Maria Schneider has been named a Pulitzer Prize finalist in music for her album Data Lords, adding to the long list of accolades for the accomplished jazz composer and bandleader.
Data Lords previously won the Grammy Award for best large jazz ensemble album, while the track Sputnik won the Grammy for best instrumental composition. In total, Schneider has won seven Grammys out of 14 career nominations. Data Lords also won Schneider four JJA Jazz Awards for composer, arranger, large ensemble and record of the year.
Maria Schneider’s music has been hailed by critics as “evocative, majestic, magical, heart-stoppingly gorgeous, imaginative, revelatory, riveting, daring, and beyond categorization.” Blurring the lines between genres, her varied commissioners include Jazz at Lincoln Center, the Saint Paul Chamber Orchestra, the American Dance Festival and David Bowie. In 2019, she was named an NEA Jazz Master, the United States’ highest honour in jazz.

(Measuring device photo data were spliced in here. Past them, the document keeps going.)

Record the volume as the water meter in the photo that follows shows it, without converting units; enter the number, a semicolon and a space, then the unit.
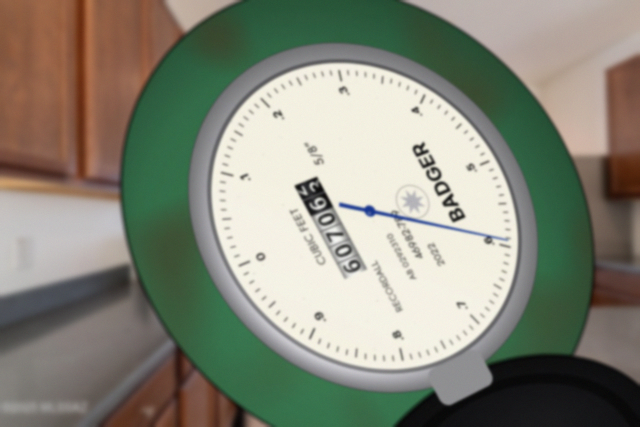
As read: 607062.59; ft³
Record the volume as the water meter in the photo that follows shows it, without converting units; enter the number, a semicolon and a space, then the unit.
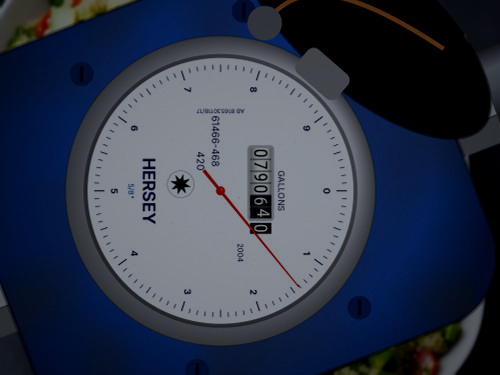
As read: 790641.4; gal
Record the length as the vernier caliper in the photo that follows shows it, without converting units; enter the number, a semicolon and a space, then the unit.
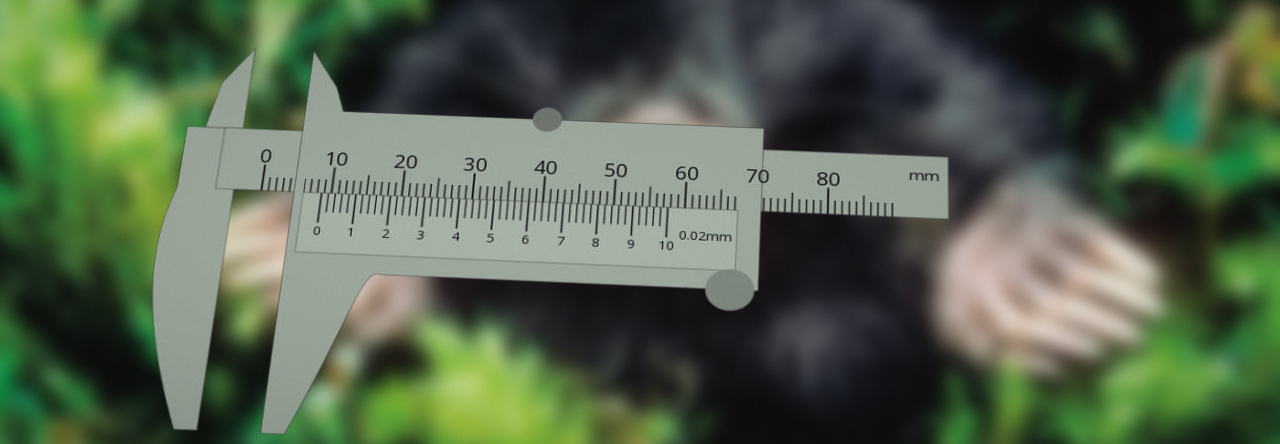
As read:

A strong voice for music advocacy, Schneider has testified before a U.S. congressional committee on digital rights, participated in roundtables for the United States Copyright Office, and has written extensively about the digital economy as it relates to musicians’ interests. Data Lords was largely inspired by her immersion in those issues.

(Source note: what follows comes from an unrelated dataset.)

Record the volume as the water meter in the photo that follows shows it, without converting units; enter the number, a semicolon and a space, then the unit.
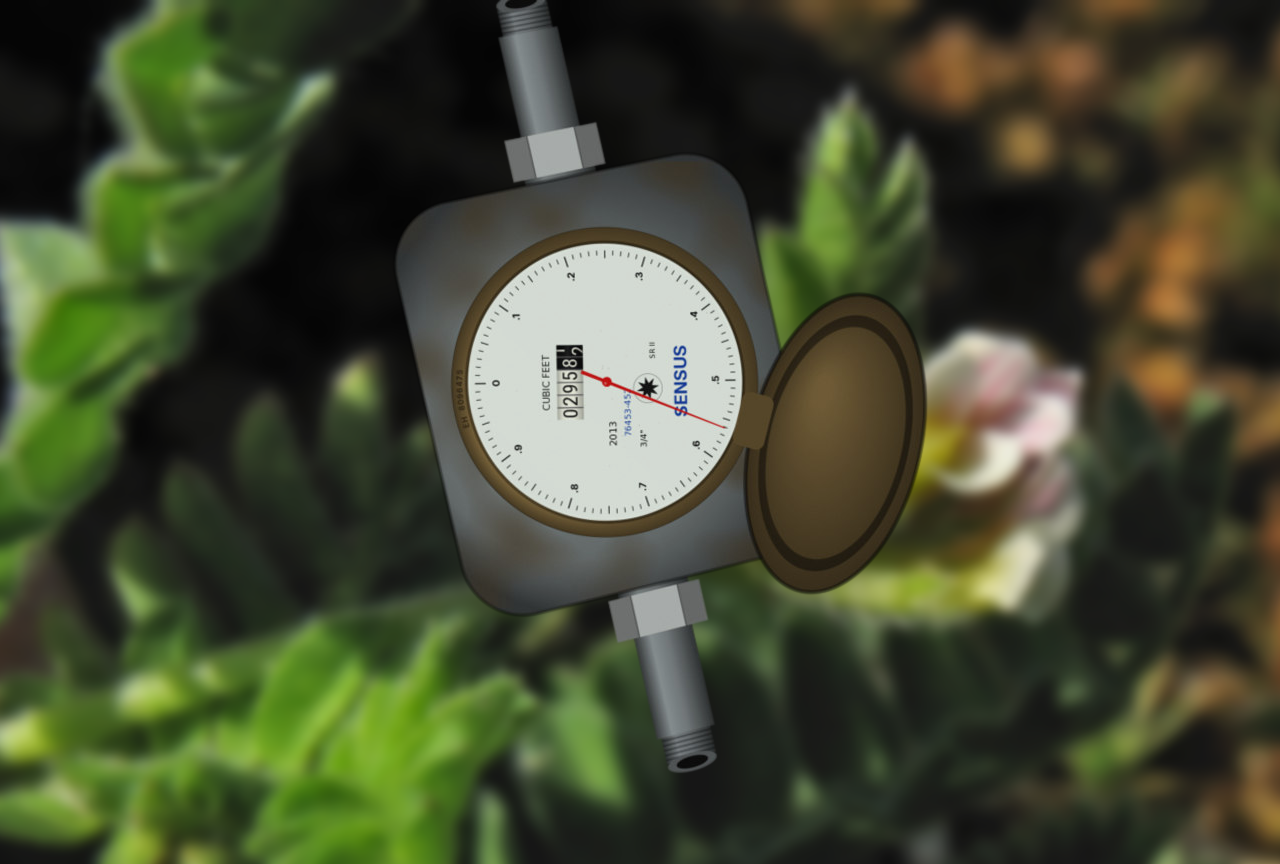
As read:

Data Lords is “the most daring work of Schneider’s career, which sets the bar imposingly high,” Nate Chinen wrote for NPR.

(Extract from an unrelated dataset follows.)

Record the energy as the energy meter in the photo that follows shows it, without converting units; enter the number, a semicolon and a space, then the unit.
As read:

This year’s Pulitzer winner in music was Stride, an orchestral composition by Cuban-American composer Tania León. The other finalist was Ted Hearne’s oratorio Place.
Previous winners include Anthony Davis’s The Central Park Five (2020), Ellen Reid’s p r i s m (2019) and Kendrick Lamar’s DAMN (2018).
The jurors were Regina Carter, the New Jersey-based violinist; Christopher J. Washburne, a trombonist, composer and Columbia University professor; Ellen Reid, a New York-based composer and previous Pulitzer winner; John V. Brown, vice-provost of arts at Duke University; and John Schaefer, a broadcaster at WNYC Radio.